● **What you will do**
- 1) Answer these questions using the article on credit repair scams.
(a) According to The Balance, what was the average credit card debt per household in 2018?
(b) How many complaints has the BBB received over the last three years about credit repair services, debt counseling, and debt consolidation?
(c) How many Americans have inaccuracies on their credit reports each year, according to Consumer Reports?
- 2) Write the next part of the article on credit repair scams, starting after its final sentence.

When is a Credit Repair Offer a Scam?

MGN Online

In 2018, according to The Balance, Americans owed more than $1.061 trillion in credit card debt – an average of $8,316 per household. As the cost of living continues to increase, consumers often find themselves unable to cope with high credit card debt, fall behind in their payments, and finally end up with a low credit score.  That’s when people start looking for ways to repair their credit and sometimes get themselves in trouble at the hands of unscrupulous credit repair services that promise bogus credit repair services that can be costly and sometimes illegal.

Over the last three years, the BBB has received more than 3,675 complaints related to credit repair services, debt counseling, and debt consolidation. While there are legitimate credit and debt counseling services available to consumers, the Internet is home to countless credit repair sharks, some requiring consumers pay large fees upfront – upwards of $1,500 – and in return may promise to erase any blemishes on credit records, get new Social Security numbers for clients, or allow consumers to piggyback on someone else’s credit record.

The truth is, no one can legally remove accurate and timely negative information from a credit report, that it’s nearly impossible to get a new Social Security number, and that piggybacking on someone else’s credit can be construed as loan fraud.

 Consumer Reports notes that 42 million Americans have inaccuracies on their credit reports each year. With the millions of inaccuracies, it is important to check these reports. Everyone is entitled to a free copy of their report from all three credit reporting bureaus every year or if they have been denied credit within the last 30 days (go to www.AnnualCreditReport.com). The law does allow an individual to request reinvestigation of information in their file that they feel is inaccurate or incomplete, and there is no charge for this process. Remember, everything a credit repair company can do for them legally, people can do for themselves at little or no cost.

● **Given information**
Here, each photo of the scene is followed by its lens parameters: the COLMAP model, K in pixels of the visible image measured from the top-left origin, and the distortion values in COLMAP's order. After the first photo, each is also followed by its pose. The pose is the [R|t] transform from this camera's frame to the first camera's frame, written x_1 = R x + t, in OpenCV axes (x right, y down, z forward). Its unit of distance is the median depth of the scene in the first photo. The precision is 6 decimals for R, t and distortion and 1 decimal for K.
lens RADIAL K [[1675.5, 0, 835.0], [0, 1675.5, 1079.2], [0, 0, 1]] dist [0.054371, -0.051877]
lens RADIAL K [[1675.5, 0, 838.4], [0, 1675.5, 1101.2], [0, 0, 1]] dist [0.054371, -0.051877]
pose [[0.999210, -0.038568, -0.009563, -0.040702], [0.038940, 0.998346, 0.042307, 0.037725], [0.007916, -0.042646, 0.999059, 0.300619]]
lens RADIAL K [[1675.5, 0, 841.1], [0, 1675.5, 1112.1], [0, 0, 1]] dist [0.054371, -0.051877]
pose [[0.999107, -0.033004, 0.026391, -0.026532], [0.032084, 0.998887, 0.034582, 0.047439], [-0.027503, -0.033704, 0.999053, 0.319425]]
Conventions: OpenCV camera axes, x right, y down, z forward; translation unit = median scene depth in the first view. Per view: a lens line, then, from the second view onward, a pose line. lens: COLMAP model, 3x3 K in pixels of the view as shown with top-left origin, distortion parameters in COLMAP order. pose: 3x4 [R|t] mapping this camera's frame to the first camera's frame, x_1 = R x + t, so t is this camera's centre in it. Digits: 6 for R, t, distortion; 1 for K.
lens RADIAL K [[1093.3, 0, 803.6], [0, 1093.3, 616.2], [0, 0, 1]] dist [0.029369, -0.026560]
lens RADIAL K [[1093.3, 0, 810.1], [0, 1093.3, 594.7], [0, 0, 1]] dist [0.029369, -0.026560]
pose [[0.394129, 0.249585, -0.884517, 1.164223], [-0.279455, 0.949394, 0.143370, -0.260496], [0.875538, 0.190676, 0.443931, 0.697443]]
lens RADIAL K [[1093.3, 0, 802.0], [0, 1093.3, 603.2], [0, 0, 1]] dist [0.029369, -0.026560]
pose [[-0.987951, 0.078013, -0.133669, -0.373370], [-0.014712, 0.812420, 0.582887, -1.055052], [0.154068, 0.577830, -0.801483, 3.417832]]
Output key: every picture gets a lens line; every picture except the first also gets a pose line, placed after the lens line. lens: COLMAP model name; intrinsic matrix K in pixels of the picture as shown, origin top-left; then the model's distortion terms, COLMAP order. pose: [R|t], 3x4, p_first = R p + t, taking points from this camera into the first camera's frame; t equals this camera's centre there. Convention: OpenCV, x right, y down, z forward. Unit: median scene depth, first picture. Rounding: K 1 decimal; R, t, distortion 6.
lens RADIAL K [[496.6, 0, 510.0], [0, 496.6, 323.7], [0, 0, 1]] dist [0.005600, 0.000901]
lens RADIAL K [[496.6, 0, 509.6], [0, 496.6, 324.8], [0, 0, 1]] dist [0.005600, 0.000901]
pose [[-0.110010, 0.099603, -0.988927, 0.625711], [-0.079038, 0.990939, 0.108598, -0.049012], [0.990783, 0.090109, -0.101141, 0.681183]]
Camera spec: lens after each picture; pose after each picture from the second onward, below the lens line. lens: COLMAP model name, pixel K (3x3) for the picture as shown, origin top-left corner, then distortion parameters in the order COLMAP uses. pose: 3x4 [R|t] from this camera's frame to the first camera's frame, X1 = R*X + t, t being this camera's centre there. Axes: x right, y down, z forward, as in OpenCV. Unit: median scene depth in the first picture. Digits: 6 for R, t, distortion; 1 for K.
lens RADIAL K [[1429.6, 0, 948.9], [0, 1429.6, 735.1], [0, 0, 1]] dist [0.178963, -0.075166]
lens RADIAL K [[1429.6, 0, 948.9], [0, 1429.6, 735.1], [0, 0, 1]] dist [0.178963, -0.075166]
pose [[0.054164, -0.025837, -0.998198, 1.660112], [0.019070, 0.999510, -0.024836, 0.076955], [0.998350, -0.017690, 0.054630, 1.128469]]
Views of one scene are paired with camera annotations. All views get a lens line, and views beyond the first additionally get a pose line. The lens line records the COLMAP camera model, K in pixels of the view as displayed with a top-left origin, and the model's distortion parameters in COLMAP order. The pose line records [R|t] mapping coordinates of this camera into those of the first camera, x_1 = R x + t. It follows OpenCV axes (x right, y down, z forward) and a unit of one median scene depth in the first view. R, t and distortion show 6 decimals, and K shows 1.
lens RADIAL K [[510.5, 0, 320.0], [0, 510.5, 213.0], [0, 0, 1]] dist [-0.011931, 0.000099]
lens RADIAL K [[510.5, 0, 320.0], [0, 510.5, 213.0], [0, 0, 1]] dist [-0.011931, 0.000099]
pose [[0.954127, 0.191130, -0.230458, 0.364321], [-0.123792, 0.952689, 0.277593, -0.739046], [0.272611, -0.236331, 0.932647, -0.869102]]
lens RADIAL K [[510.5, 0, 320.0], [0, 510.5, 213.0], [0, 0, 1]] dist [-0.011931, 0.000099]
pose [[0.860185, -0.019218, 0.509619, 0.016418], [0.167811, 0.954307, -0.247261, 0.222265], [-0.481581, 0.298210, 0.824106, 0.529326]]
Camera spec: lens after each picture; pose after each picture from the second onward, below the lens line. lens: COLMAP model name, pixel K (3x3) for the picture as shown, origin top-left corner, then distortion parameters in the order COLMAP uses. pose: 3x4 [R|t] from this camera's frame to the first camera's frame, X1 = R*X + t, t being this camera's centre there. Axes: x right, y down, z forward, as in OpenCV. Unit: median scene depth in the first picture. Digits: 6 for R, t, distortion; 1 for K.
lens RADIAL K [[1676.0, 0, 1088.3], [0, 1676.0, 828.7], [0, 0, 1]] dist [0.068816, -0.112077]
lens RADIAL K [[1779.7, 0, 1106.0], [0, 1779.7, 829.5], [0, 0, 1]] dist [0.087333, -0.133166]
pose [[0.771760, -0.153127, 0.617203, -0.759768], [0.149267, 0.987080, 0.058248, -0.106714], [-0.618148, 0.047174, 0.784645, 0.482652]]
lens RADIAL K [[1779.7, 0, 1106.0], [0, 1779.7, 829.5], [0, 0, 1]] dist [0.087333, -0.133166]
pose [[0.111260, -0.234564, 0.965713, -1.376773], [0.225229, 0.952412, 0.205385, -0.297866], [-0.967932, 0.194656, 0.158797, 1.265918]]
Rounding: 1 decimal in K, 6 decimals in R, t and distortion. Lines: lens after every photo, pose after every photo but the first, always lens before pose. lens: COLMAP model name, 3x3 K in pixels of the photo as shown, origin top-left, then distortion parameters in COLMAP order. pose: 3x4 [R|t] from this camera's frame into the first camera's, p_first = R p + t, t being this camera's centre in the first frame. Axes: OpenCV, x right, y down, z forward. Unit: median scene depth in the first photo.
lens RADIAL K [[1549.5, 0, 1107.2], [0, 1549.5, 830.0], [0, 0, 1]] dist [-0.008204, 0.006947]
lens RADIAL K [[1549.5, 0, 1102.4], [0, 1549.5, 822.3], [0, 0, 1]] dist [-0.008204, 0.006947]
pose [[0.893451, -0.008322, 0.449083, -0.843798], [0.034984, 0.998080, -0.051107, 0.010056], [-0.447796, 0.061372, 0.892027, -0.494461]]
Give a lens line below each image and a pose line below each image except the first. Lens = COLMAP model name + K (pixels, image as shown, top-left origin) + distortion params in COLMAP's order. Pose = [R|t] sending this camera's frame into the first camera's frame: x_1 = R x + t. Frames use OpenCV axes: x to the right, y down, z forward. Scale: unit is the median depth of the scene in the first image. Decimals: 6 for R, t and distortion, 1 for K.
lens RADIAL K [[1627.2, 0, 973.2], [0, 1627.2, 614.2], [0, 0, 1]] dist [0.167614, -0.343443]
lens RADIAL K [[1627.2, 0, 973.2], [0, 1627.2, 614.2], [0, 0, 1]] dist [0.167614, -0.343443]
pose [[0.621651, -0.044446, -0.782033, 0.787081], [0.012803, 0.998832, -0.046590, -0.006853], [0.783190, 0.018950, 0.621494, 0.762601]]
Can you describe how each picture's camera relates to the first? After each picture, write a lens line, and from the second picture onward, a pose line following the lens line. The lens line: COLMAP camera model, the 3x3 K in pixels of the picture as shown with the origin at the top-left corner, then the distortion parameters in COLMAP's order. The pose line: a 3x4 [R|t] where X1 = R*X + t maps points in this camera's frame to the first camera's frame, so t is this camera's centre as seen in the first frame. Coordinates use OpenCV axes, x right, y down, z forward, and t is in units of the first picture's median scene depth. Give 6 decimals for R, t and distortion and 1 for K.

● **Answers for this exercise**
- 1)
(a) $8,316
(b) More than 3,675
(c) 42 million

- 2)
If consumers respond to a credit repair offer, they need to be aware that, by law, credit repair organizations must provide a copy of the “Consumer Credit File Rights Under State and Federal Law”. This document outlines the consumer’s rights in disputing inaccurate information on their credit report, and also addresses consumers’ rights in dealing with credit repair companies as described in 15 U.S. Code § 1679c. Disclosures. A key point is that consumers have the right to cancel a contract with any credit repair organization for any reason within three business days from the date the contract was signed by the consumer.

Companies must also provide a written contract that spells out the consumer’s rights and obligations. Be sure to read these documents carefully before signing anything. BBB also suggests consumers beware of companies that:

  • Do not tell you your legal rights and what you can do – legally – for free;
  • Recommend that you not contact a credit bureau directly;
  • Want you to pay for credit repair services before any services are provided;
  • Advise you to dispute all information in your credit report;
  • Take any action that seems illegal, such as creating a new credit identity by obtaining a federal employer identification number to use instead of a social security number;
  • Offer to let you “piggyback” on other consumer’s good credit.

Before contacting a credit repair service, consumers can check them out first with BBB at www.bbb.org.